If nC₃ = nC₂, then the value of nC₄ is _______.

The value of n, when nP₂ = 20 is _______.

The number of ways selecting 4 players out of 5 is _______.

If nP_r = 720 (nC_r), then r is equal to ______.

The possible out comes when a coin is tossed five times _________.

Expand the following by using binomial theorem.\(\left( x+\frac { 1 }{ y } \right) ^{ 7 }\)

Expand the following by using binomial theorem.\({ \left( x+\frac { 1 }{ { x }^{ 2 } } \right) }^{ 6 }\)

Evaluate the following using binomial theorem: (101)⁴

ResoIve into partial fractions :\(\frac { 12x-17 }{ (x-2)(x-1) } \)

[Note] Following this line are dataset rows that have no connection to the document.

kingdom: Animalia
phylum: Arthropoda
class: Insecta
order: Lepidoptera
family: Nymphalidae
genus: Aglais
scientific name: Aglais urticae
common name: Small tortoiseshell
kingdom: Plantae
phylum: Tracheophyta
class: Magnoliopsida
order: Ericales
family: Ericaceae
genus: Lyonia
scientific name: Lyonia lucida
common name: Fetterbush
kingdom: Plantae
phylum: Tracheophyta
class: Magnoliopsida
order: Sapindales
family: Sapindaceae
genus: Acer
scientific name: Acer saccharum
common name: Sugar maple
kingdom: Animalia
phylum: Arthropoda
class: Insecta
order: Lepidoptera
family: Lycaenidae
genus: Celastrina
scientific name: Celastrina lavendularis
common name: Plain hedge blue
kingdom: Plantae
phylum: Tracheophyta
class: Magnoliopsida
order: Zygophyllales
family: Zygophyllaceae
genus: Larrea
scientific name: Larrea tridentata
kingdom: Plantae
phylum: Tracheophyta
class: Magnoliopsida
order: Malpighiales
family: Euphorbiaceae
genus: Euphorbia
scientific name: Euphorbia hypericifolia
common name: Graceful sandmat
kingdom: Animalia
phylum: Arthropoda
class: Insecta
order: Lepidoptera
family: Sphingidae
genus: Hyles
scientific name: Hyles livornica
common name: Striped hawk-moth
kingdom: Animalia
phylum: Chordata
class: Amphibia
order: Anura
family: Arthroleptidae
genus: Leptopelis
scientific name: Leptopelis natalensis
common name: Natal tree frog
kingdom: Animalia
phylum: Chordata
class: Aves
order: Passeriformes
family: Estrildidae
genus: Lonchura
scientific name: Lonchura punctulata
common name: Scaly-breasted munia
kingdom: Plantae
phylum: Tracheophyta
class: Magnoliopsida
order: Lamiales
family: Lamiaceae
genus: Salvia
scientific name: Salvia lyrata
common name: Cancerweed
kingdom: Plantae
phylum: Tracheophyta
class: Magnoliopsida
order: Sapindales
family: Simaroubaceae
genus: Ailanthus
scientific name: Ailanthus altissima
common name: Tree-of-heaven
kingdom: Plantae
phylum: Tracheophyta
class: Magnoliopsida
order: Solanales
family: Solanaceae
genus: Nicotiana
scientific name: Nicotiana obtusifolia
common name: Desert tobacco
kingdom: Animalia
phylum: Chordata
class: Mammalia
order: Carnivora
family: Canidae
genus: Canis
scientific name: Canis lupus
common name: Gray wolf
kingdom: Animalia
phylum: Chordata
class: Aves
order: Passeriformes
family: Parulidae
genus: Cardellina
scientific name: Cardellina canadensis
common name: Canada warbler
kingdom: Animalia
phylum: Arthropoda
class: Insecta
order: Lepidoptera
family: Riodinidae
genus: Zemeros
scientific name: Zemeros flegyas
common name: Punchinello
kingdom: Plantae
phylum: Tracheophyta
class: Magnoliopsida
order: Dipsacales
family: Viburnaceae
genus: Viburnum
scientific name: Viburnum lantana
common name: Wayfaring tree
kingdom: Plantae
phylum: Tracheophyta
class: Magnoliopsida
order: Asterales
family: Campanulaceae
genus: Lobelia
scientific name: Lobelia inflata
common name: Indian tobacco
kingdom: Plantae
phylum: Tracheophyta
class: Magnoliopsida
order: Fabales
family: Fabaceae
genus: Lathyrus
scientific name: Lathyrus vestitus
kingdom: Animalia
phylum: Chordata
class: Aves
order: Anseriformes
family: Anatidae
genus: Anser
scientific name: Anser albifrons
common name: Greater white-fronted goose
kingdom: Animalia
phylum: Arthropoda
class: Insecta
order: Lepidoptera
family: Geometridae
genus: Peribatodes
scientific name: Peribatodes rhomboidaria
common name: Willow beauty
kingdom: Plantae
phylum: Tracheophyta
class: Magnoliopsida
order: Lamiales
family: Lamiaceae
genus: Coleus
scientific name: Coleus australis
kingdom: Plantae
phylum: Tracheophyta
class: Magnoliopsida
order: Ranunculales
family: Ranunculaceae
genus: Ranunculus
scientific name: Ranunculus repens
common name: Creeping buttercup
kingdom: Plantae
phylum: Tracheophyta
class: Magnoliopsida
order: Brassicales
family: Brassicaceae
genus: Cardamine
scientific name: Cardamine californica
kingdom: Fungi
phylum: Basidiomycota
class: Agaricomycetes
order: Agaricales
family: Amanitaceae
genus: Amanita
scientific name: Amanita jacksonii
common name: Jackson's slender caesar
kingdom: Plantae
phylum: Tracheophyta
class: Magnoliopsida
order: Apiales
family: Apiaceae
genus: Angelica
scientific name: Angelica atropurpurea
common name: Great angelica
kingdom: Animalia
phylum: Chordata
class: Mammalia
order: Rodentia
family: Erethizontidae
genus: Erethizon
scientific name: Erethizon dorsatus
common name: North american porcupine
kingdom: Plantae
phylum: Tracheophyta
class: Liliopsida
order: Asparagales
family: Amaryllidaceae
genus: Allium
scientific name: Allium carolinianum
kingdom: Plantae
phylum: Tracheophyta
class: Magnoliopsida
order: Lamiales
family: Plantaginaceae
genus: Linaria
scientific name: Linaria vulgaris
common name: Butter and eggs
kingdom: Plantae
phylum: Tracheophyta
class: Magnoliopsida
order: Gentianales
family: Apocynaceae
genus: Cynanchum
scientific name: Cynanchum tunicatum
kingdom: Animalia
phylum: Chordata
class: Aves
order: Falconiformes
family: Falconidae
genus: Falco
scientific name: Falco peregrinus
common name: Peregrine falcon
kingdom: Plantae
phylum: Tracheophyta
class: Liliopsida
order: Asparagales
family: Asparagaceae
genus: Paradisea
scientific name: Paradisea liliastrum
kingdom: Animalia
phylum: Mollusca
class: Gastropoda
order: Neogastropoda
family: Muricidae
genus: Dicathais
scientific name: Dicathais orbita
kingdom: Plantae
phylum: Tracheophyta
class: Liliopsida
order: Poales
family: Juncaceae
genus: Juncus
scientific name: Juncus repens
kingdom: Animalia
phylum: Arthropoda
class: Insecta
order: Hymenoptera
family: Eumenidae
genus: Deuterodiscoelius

In a railway compartment, 6 seats are vacant on a bench. In how many ways can 3 passengers sit on them?

Evaluate\(\frac { 1 }{ 5! } +\frac { 1 }{ 6! } +\frac { 1 }{ 7! } \)

Find the 5^th term in the expansion of (x - 2y)^13.

Resolve into partial fractions for the following : \(\frac{2 x^2-5 x-7}{(x-2)^3}\)

Resolve into partial fractions for the following : \(\frac{x^2-3}{(x+2)\left(x^2+1\right)}\)

There are 6 gentlemen and 4 ladies to line at a round table. In how many ways can they seat themselves so that no two ladies together?

In how many ways can n prizes be given to n boys, when a boy may receive any number of prizes?

In how many ways can 12 things be equally divided among 4 persons?

Prove that the term independent of x in the expansion of \({ \left( x+\frac { 1 }{ x } \right) }^{ 2n }is\quad \frac { 1.3.5.....,(2n-1){ 2 }^{ n } }{ n! } \)

If nP₄= 12(nP₂) find n.

If m parallel lines in a plane are intersected by a family of n parallel lines. Find the number of parallelogram formed?